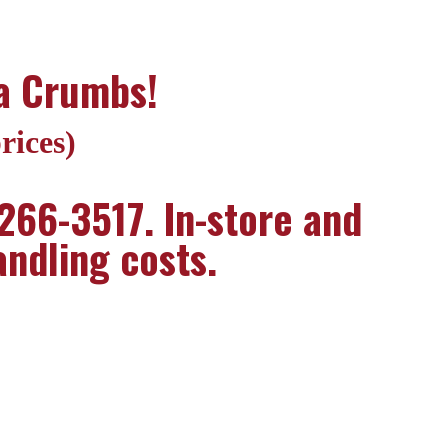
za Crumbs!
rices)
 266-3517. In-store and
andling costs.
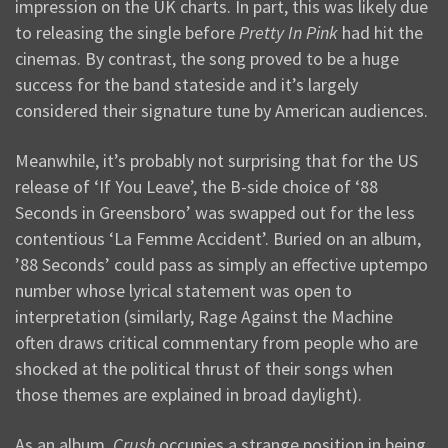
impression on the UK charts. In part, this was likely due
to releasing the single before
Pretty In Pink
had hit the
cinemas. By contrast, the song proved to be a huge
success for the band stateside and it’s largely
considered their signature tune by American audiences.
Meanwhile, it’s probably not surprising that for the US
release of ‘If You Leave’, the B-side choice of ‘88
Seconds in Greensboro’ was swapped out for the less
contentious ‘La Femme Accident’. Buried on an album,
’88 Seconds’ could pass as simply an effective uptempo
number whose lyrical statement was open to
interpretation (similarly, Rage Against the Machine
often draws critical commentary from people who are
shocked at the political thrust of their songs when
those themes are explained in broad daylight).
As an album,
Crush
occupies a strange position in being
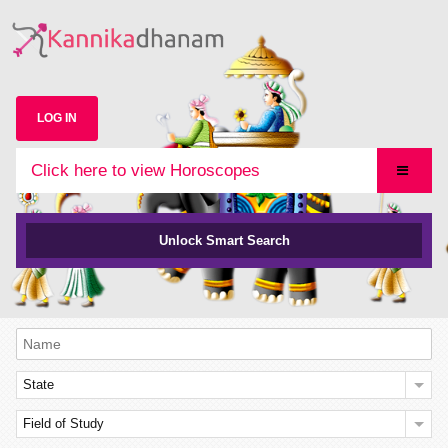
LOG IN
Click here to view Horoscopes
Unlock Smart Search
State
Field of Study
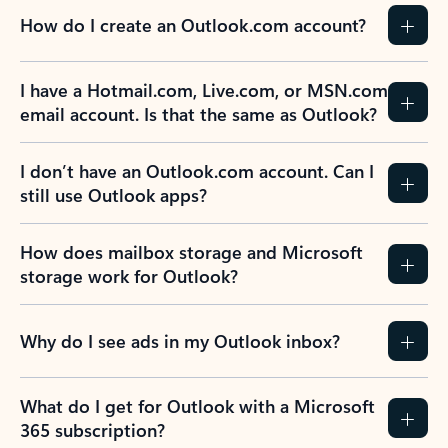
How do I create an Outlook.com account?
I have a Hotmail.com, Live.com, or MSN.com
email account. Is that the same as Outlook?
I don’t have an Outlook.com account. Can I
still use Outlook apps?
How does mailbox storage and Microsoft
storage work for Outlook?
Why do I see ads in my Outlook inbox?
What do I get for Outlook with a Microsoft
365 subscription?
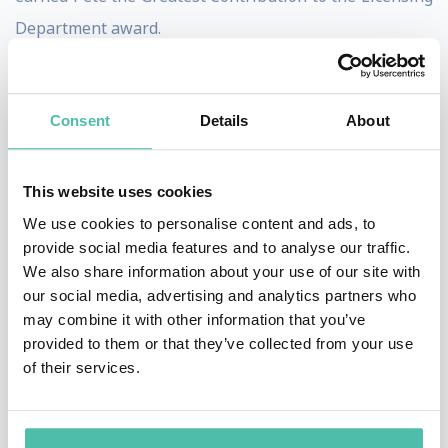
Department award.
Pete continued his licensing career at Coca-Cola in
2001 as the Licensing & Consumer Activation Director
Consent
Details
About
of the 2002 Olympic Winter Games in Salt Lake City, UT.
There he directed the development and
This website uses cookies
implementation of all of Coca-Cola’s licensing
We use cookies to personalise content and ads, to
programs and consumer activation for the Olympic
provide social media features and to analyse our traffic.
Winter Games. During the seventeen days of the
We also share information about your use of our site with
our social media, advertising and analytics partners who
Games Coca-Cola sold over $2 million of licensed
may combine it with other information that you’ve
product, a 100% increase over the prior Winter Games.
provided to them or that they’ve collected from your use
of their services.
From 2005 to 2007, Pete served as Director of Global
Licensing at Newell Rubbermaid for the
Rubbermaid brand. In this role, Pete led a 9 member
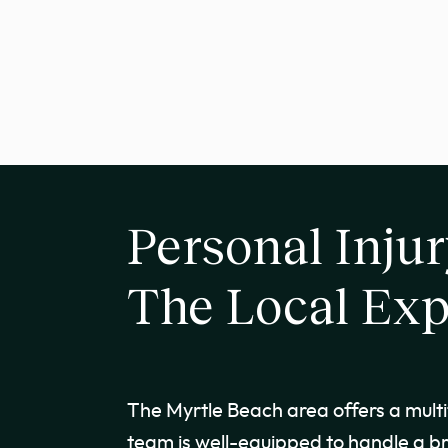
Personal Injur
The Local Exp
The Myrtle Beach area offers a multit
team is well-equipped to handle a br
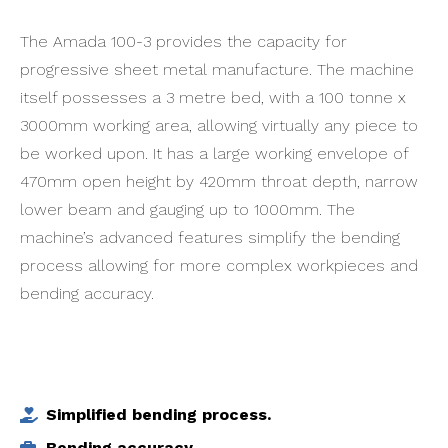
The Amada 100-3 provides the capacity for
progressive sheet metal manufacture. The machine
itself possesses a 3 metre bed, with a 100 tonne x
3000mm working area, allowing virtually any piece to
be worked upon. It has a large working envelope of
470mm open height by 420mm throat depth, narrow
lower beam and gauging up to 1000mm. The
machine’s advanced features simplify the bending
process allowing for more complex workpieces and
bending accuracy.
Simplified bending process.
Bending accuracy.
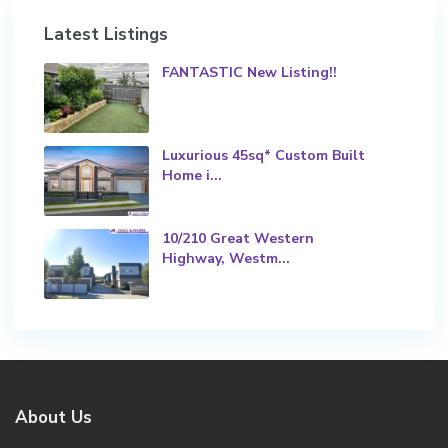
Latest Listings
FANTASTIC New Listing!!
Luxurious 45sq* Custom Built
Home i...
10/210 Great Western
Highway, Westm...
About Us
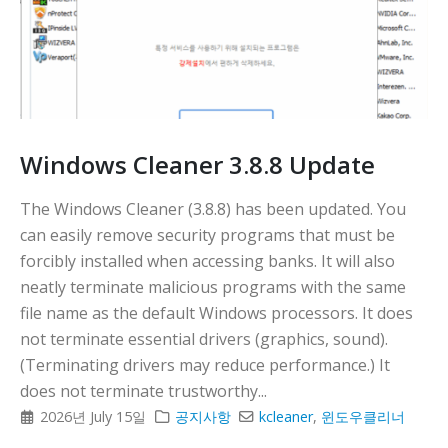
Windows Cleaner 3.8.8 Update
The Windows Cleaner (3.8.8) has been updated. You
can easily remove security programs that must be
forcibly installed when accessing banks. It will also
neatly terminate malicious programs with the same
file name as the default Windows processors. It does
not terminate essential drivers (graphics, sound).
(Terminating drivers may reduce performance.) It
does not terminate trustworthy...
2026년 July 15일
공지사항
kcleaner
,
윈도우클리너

##############################

■ ACTIVITY
Go back to the lines above and output, exactly as they stand, the ones from the line containing "often draws critical" to the line containing "From 2005 to". Leave all pictures behind.

■ RESPONSE FOR THIS EXERCISE
often draws critical commentary from people who are
shocked at the political thrust of their songs when
those themes are explained in broad daylight).
As an album,
Crush
occupies a strange position in being
LOG IN
Click here to view Horoscopes
Unlock Smart Search
State
Field of Study
How do I create an Outlook.com account?
I have a Hotmail.com, Live.com, or MSN.com
email account. Is that the same as Outlook?
I don’t have an Outlook.com account. Can I
still use Outlook apps?
How does mailbox storage and Microsoft
storage work for Outlook?
Why do I see ads in my Outlook inbox?
What do I get for Outlook with a Microsoft
365 subscription?
Department award.
Pete continued his licensing career at Coca-Cola in
2001 as the Licensing & Consumer Activation Director
Consent
Details
About
of the 2002 Olympic Winter Games in Salt Lake City, UT.
There he directed the development and
This website uses cookies
implementation of all of Coca-Cola’s licensing
We use cookies to personalise content and ads, to
programs and consumer activation for the Olympic
provide social media features and to analyse our traffic.
Winter Games. During the seventeen days of the
We also share information about your use of our site with
our social media, advertising and analytics partners who
Games Coca-Cola sold over $2 million of licensed
may combine it with other information that you’ve
product, a 100% increase over the prior Winter Games.
provided to them or that they’ve collected from your use
of their services.
From 2005 to 2007, Pete served as Director of Global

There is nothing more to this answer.